--- START ---
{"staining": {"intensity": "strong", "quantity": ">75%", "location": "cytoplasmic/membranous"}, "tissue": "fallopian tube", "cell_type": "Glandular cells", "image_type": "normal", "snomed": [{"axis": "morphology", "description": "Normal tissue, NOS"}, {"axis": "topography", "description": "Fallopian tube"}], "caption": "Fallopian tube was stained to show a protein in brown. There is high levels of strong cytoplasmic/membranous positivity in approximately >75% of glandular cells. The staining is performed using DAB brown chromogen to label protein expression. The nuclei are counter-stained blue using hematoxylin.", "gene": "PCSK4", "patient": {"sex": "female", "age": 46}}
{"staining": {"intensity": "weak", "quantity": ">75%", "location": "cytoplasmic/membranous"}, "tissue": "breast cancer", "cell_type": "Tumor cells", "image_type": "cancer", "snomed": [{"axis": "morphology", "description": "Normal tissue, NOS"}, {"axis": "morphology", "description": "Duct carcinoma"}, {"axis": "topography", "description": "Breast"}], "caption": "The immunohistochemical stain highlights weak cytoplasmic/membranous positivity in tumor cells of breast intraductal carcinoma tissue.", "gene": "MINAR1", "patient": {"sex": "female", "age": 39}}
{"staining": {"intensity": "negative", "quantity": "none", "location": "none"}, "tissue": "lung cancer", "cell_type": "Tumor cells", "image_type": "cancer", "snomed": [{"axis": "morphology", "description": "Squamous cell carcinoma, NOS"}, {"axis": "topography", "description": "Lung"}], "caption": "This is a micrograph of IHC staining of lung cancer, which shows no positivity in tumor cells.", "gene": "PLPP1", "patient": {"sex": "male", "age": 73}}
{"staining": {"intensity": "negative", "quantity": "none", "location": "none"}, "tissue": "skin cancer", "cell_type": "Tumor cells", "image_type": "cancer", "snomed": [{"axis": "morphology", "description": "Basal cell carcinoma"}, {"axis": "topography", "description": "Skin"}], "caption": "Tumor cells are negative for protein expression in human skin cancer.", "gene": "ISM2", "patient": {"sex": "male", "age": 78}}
--- END ---
> _What you need to do_: Take every line above where "protein" appears and copy it.

> _Exercise output_:
{"staining": {"intensity": "strong", "quantity": ">75%", "location": "cytoplasmic/membranous"}, "tissue": "fallopian tube", "cell_type": "Glandular cells", "image_type": "normal", "snomed": [{"axis": "morphology", "description": "Normal tissue, NOS"}, {"axis": "topography", "description": "Fallopian tube"}], "caption": "Fallopian tube was stained to show a protein in brown. There is high levels of strong cytoplasmic/membranous positivity in approximately >75% of glandular cells. The staining is performed using DAB brown chromogen to label protein expression. The nuclei are counter-stained blue using hematoxylin.", "gene": "PCSK4", "patient": {"sex": "female", "age": 46}}
{"staining": {"intensity": "negative", "quantity": "none", "location": "none"}, "tissue": "skin cancer", "cell_type": "Tumor cells", "image_type": "cancer", "snomed": [{"axis": "morphology", "description": "Basal cell carcinoma"}, {"axis": "topography", "description": "Skin"}], "caption": "Tumor cells are negative for protein expression in human skin cancer.", "gene": "ISM2", "patient": {"sex": "male", "age": 78}}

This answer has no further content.